Maybe I left Oregon just in time? Seems like every time I turn around another one of my friends back home is either getting married or having a baby. Sometimes you stop and think where you would be in life if you made different decisions, especially when the decisions that you did make often are split second and by the gut feeling you have.
I just don't know what would have happened if I'd stayed in Oregon. It's not that it's a bad thing to be 23 and married with a baby on the way. It just scares me how I might have missed out on the adventures if I'd made that choice. I know I didn't come from a small town but when the majority of your friends decides that they want to settle down and never leave the place they grew up it makes you wonder.

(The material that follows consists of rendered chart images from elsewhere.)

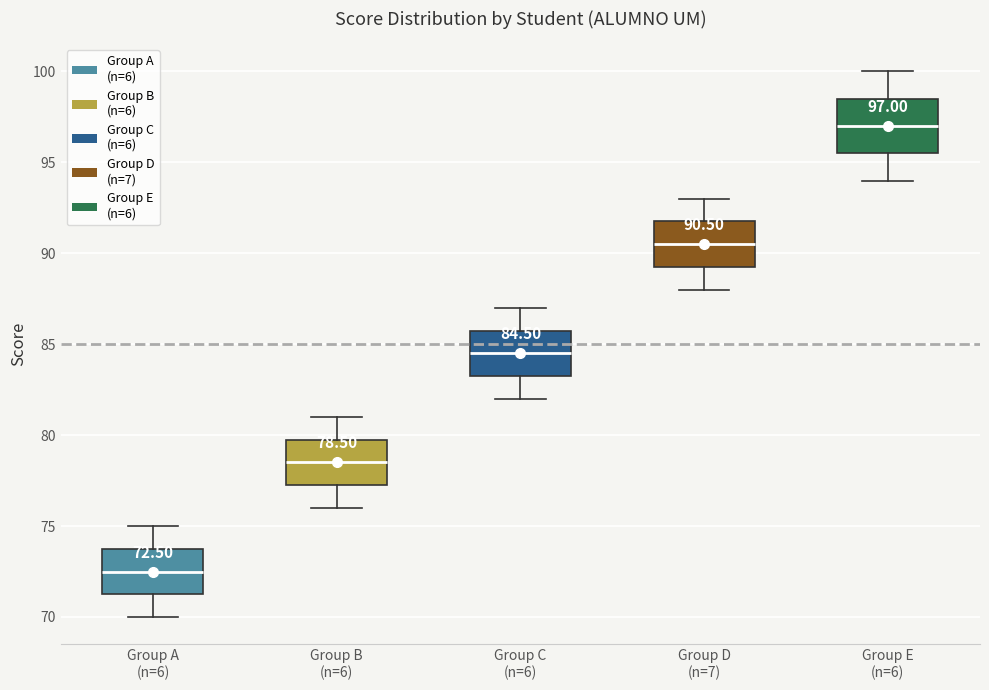

Which box is the tallest, from its lower edge to its upper edge?

Group E (n=6)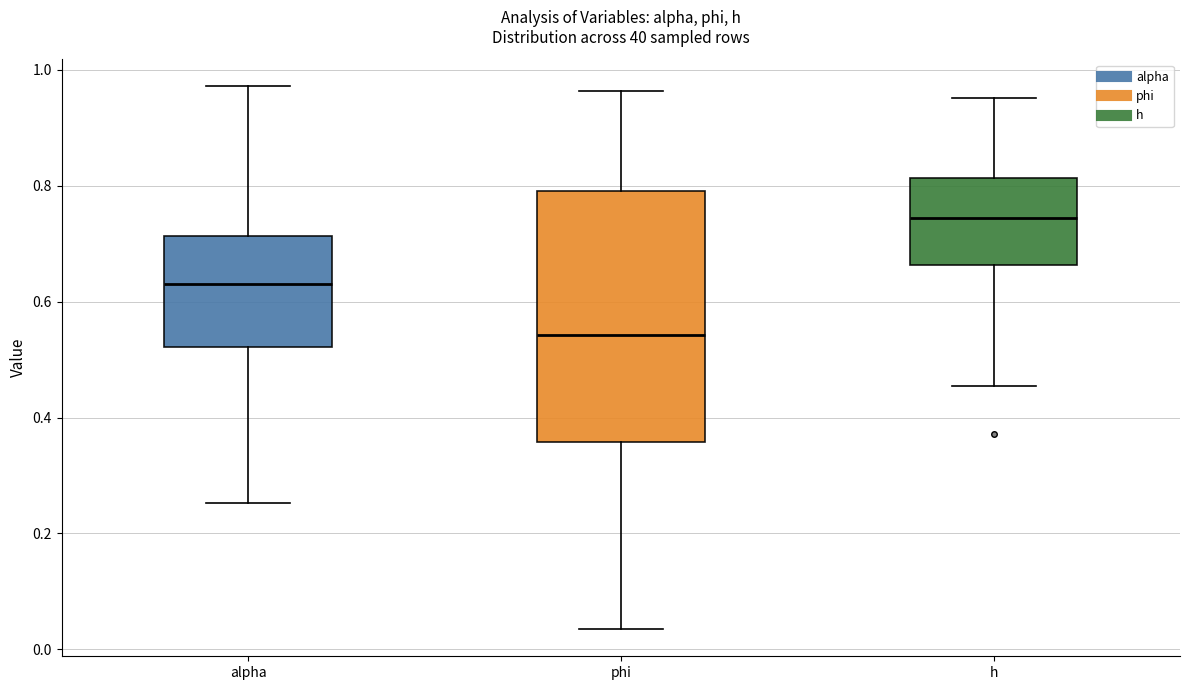

Where does the median line of the box for phi sit on the y-axis? The values are not printed on the chart, so give them approximately, as read against the axis.

0.54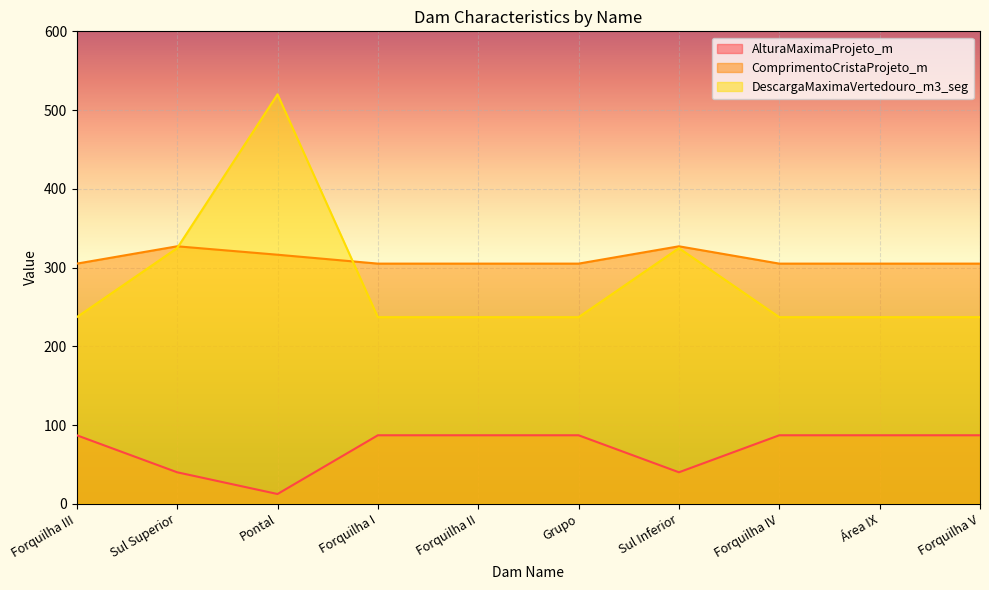

How many lines are shown in the chart?

3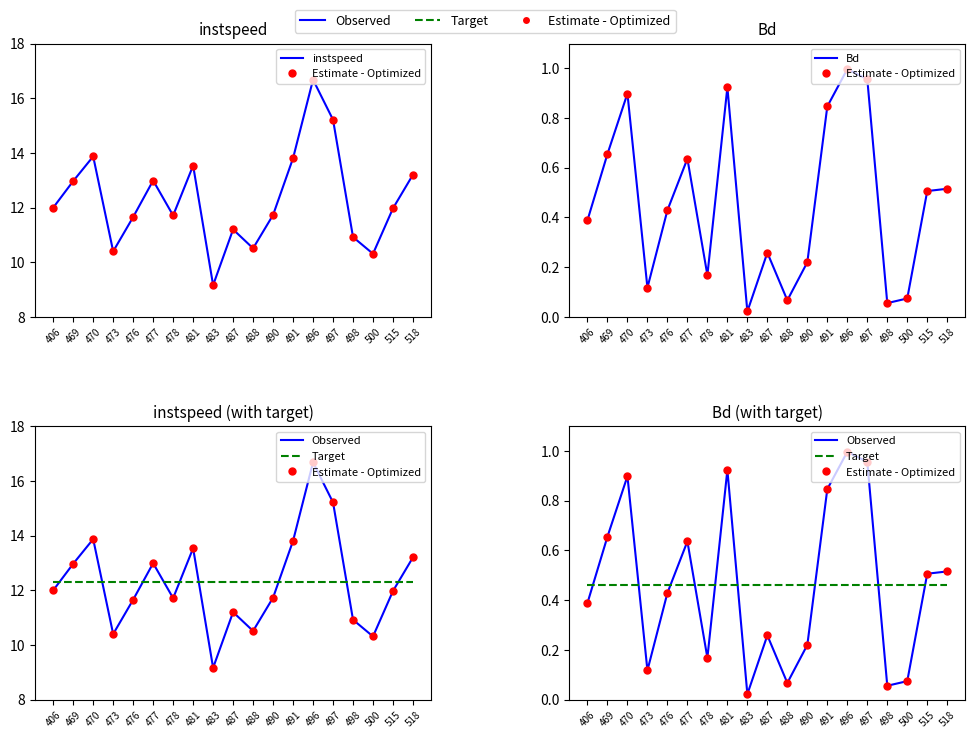

Reading left to right, extract all data points from this chart.

instspeed: 406=12.0	469=13.0	470=13.9	473=10.4	476=11.7	477=13.0	478=11.7	481=13.5	483=9.2	487=11.2	488=10.5	490=11.7	491=13.8	496=16.7	497=15.2	498=10.9	500=10.3	515=12.0	518=13.2
Estimate - Optimized: 406=0.4	469=0.7	470=0.9	473=0.1	476=0.4	477=0.6	478=0.2	481=0.9	483=0.0	487=0.3	488=0.1	490=0.2	491=0.8	496=1.0	497=1.0	498=0.1	500=0.1	515=0.5	518=0.5
Bd: 406=0.4	469=0.7	470=0.9	473=0.1	476=0.4	477=0.6	478=0.2	481=0.9	483=0.0	487=0.3	488=0.1	490=0.2	491=0.8	496=1.0	497=1.0	498=0.1	500=0.1	515=0.5	518=0.5
Observed: 406=0.4	469=0.7	470=0.9	473=0.1	476=0.4	477=0.6	478=0.2	481=0.9	483=0.0	487=0.3	488=0.1	490=0.2	491=0.8	496=1.0	497=1.0	498=0.1	500=0.1	515=0.5	518=0.5
Target: 406=0.5	469=0.5	470=0.5	473=0.5	476=0.5	477=0.5	478=0.5	481=0.5	483=0.5	487=0.5	488=0.5	490=0.5	491=0.5	496=0.5	497=0.5	498=0.5	500=0.5	515=0.5	518=0.5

It's that restlessness coming back in. Someone told me the other day they thought I was a braver person than them for moving away from everything I've grown up with and known to a place where I knew no one and was faced with the challenge of learning a completely new organization and job.....I don't know if it's bravery or insanity. I just know that I wanted some adventure and I took it when I had the chance.
2 comments:
I know how you feel, many people settle down far to early. Life is all about having fun! :-)

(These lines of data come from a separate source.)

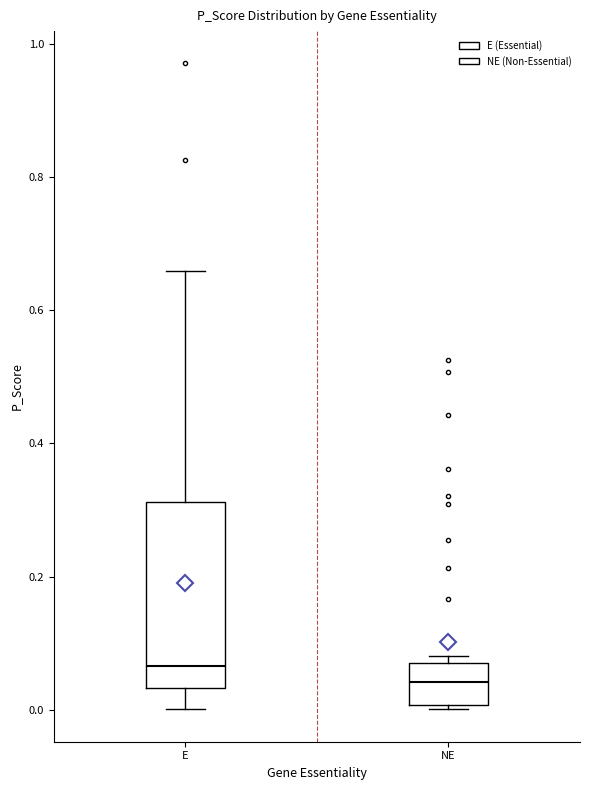

Reading left to right, read every box against the y-axis: the position of its median line, the range the box covers, and the ends of its whiskers. The values are not printed on the chart, so give them approximately, as read against the axis.

E: median 0.06, box 0.04 to 0.32, whiskers 0.00 to 0.66
NE: median 0.04, box 0.00 to 0.06, whiskers 0.00 (just below the box's lower edge) to 0.08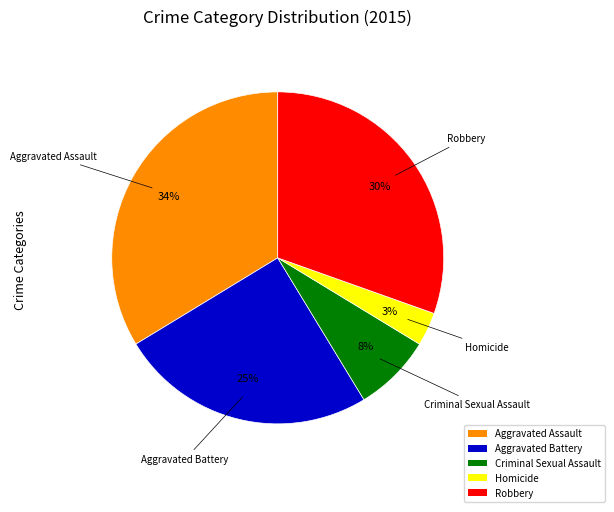

The Criminal Sexual Assault slice represents 1% of the pie. True or false?

False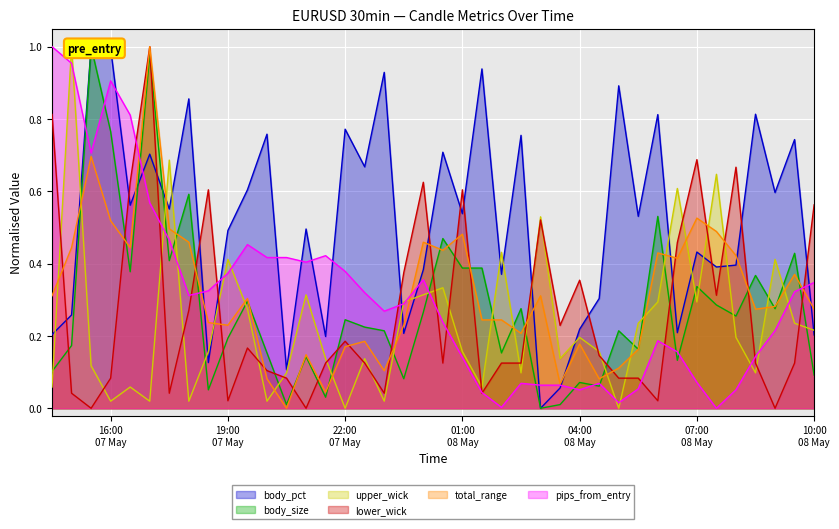

What is the difference between the maximum and minimum values in the body_pct series?

1.0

But perhaps there's an adventure in "settling down"... Perhaps there's an adventure in making ends meet when you don't have the options of leaving a place. Perhaps there is adventure in small daily acts of defiance, or in redefining your perspective on the world. Perhaps, just perhaps, adventure is what you make of it, and there may be more bravery in staying than in leaving, for some people. Not that I don't think you were brave to go out, but I wouldn't say your hometown friends aren't brave or adventurous for fighting for what they want in the world.